When I talk to my little grandsons, I speak in the Third Person. I say things like, “Look what Nana has for you.” I don’t know why I do that. I wouldn’t call myself by name with an adult. I’m not going to tell my husband that Mary wants to run to the store or say to an employer that Mary wants a raise.

Perhaps it is because I want my grandsons to know my name. Nothing warms my heart more than to hear them call me Nana in their sweet voices. But according to linguists, I shouldn’t do that. Babies need to learn to use the pronouns “I” and “me” correctly. Language is confusing enough without us speaking incorrectly.

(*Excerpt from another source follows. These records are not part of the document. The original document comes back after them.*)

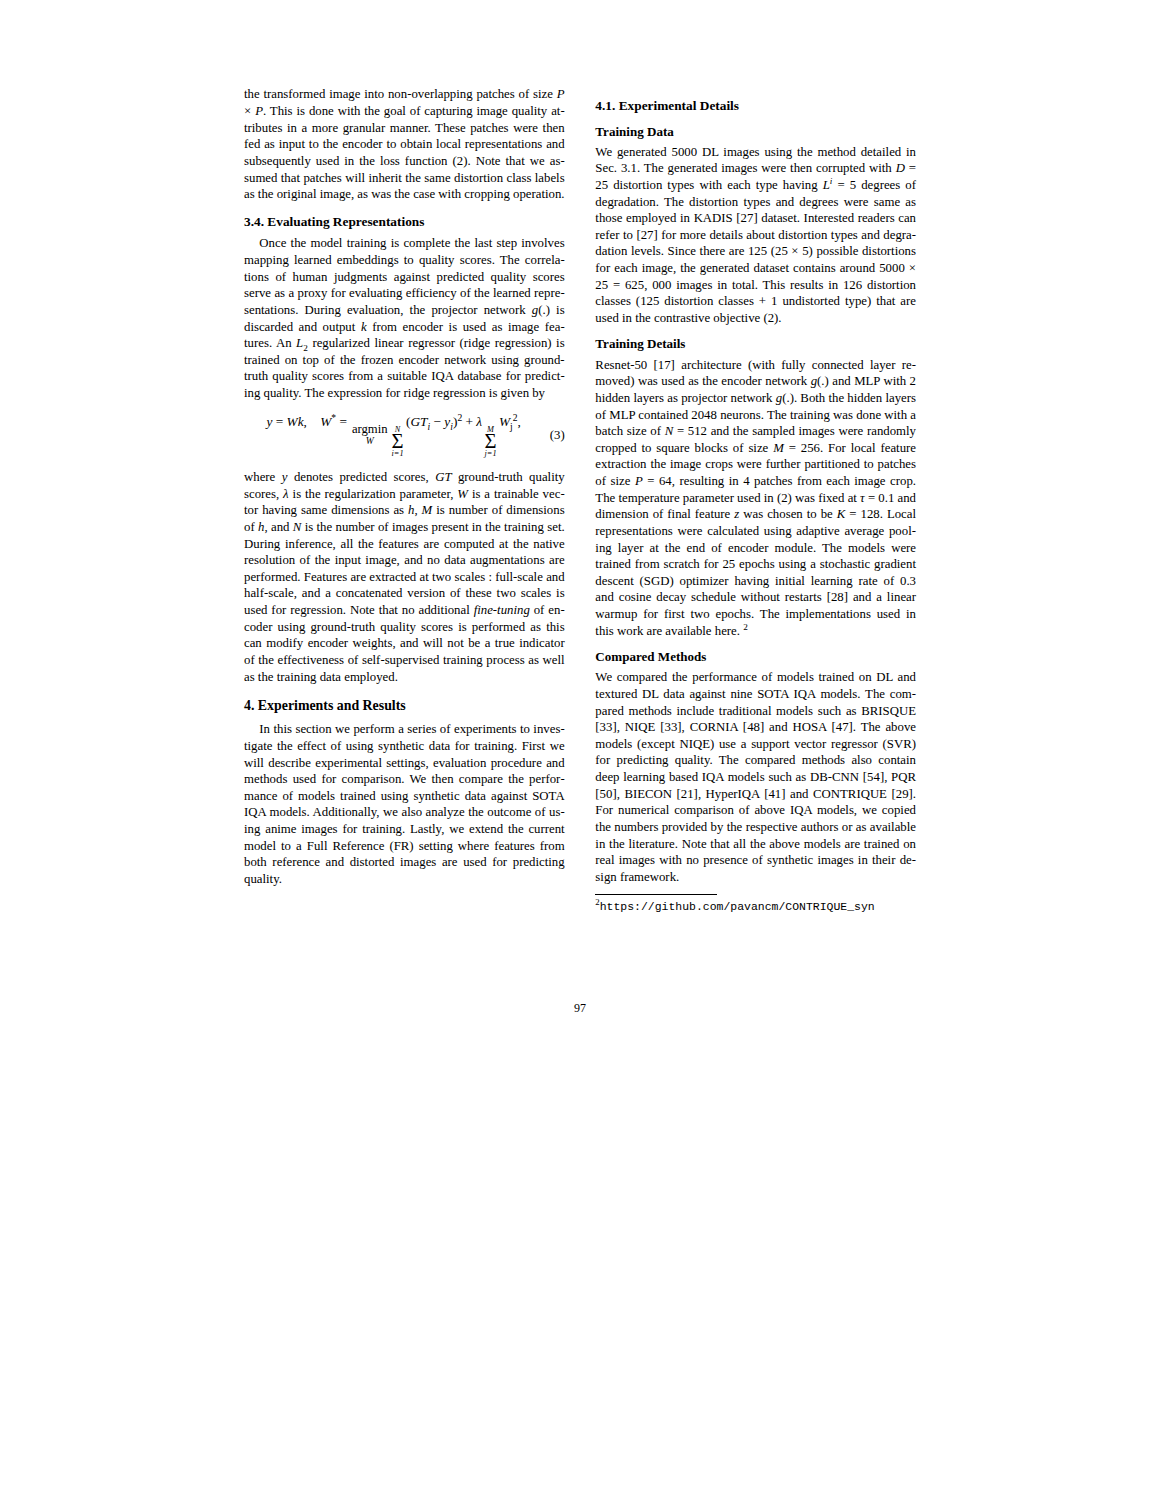the transformed image into non-overlapping patches of size P × P. This is done with the goal of capturing image quality attributes in a more granular manner. These patches were then fed as input to the encoder to obtain local representations and subsequently used in the loss function (2). Note that we assumed that patches will inherit the same distortion class labels as the original image, as was the case with cropping operation.
3.4. Evaluating Representations
Once the model training is complete the last step involves mapping learned embeddings to quality scores. The correlations of human judgments against predicted quality scores serve as a proxy for evaluating efficiency of the learned representations. During evaluation, the projector network g(.) is discarded and output k from encoder is used as image features. An L2 regularized linear regressor (ridge regression) is trained on top of the frozen encoder network using ground-truth quality scores from a suitable IQA database for predicting quality. The expression for ridge regression is given by
y = Wk, W* = argmin W NΣi=1(GTi − yi)2 + λMΣj=1 Wj2,
(3)
where y denotes predicted scores, GT ground-truth quality scores, λ is the regularization parameter, W is a trainable vector having same dimensions as h, M is number of dimensions of h, and N is the number of images present in the training set. During inference, all the features are computed at the native resolution of the input image, and no data augmentations are performed. Features are extracted at two scales : full-scale and half-scale, and a concatenated version of these two scales is used for regression. Note that no additional fine-tuning of encoder using ground-truth quality scores is performed as this can modify encoder weights, and will not be a true indicator of the effectiveness of self-supervised training process as well as the training data employed.
4. Experiments and Results
In this section we perform a series of experiments to investigate the effect of using synthetic data for training. First we will describe experimental settings, evaluation procedure and methods used for comparison. We then compare the performance of models trained using synthetic data against SOTA IQA models. Additionally, we also analyze the outcome of using anime images for training. Lastly, we extend the current model to a Full Reference (FR) setting where features from both reference and distorted images are used for predicting quality.
4.1. Experimental Details
Training Data
We generated 5000 DL images using the method detailed in Sec. 3.1. The generated images were then corrupted with D = 25 distortion types with each type having Li = 5 degrees of degradation. The distortion types and degrees were same as those employed in KADIS [27] dataset. Interested readers can refer to [27] for more details about distortion types and degradation levels. Since there are 125 (25 × 5) possible distortions for each image, the generated dataset contains around 5000 × 25 = 625, 000 images in total. This results in 126 distortion classes (125 distortion classes + 1 undistorted type) that are used in the contrastive objective (2).
Training Details
Resnet-50 [17] architecture (with fully connected layer removed) was used as the encoder network g(.) and MLP with 2 hidden layers as projector network g(.). Both the hidden layers of MLP contained 2048 neurons. The training was done with a batch size of N = 512 and the sampled images were randomly cropped to square blocks of size M = 256. For local feature extraction the image crops were further partitioned to patches of size P = 64, resulting in 4 patches from each image crop. The temperature parameter used in (2) was fixed at τ = 0.1 and dimension of final feature z was chosen to be K = 128. Local representations were calculated using adaptive average pooling layer at the end of encoder module. The models were trained from scratch for 25 epochs using a stochastic gradient descent (SGD) optimizer having initial learning rate of 0.3 and cosine decay schedule without restarts [28] and a linear warmup for first two epochs. The implementations used in this work are available here. 2
Compared Methods
We compared the performance of models trained on DL and textured DL data against nine SOTA IQA models. The compared methods include traditional models such as BRISQUE [33], NIQE [33], CORNIA [48] and HOSA [47]. The above models (except NIQE) use a support vector regressor (SVR) for predicting quality. The compared methods also contain deep learning based IQA models such as DB-CNN [54], PQR [50], BIECON [21], HyperIQA [41] and CONTRIQUE [29]. For numerical comparison of above IQA models, we copied the numbers provided by the respective authors or as available in the literature. Note that all the above models are trained on real images with no presence of synthetic images in their design framework.
2https://github.com/pavancm/CONTRIQUE_syn
97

Talking in high-pitched voices though, is OK. Babies seem to respond positively when we speak to them in happy tones more so than in adult language. Elongating consonants and vowels in what is known as “parentese,” such as saying, “Heeeeeloooo there hooooneyyyyy,” and all the bright, happy facial expressions we use, actually makes an impression on their brains. Studies show that it helps them learn the words quicker.

Mostly, we just need to keep talking to them while smiling and making eye contact. That’s how they learn to imitate the sounds they hear. They also like repetition. Repeating common words such as “mama” and “dada” helps to spur language development. We also can imitate the sounds they make. In general, the more we talk to them, the faster they will learn.

Some people get carried away and use that “goo-goo, gaga baby talk” to their children. Experts say that although talking down to them in a silly way does not help them, it won’t prevent or delay their speech either.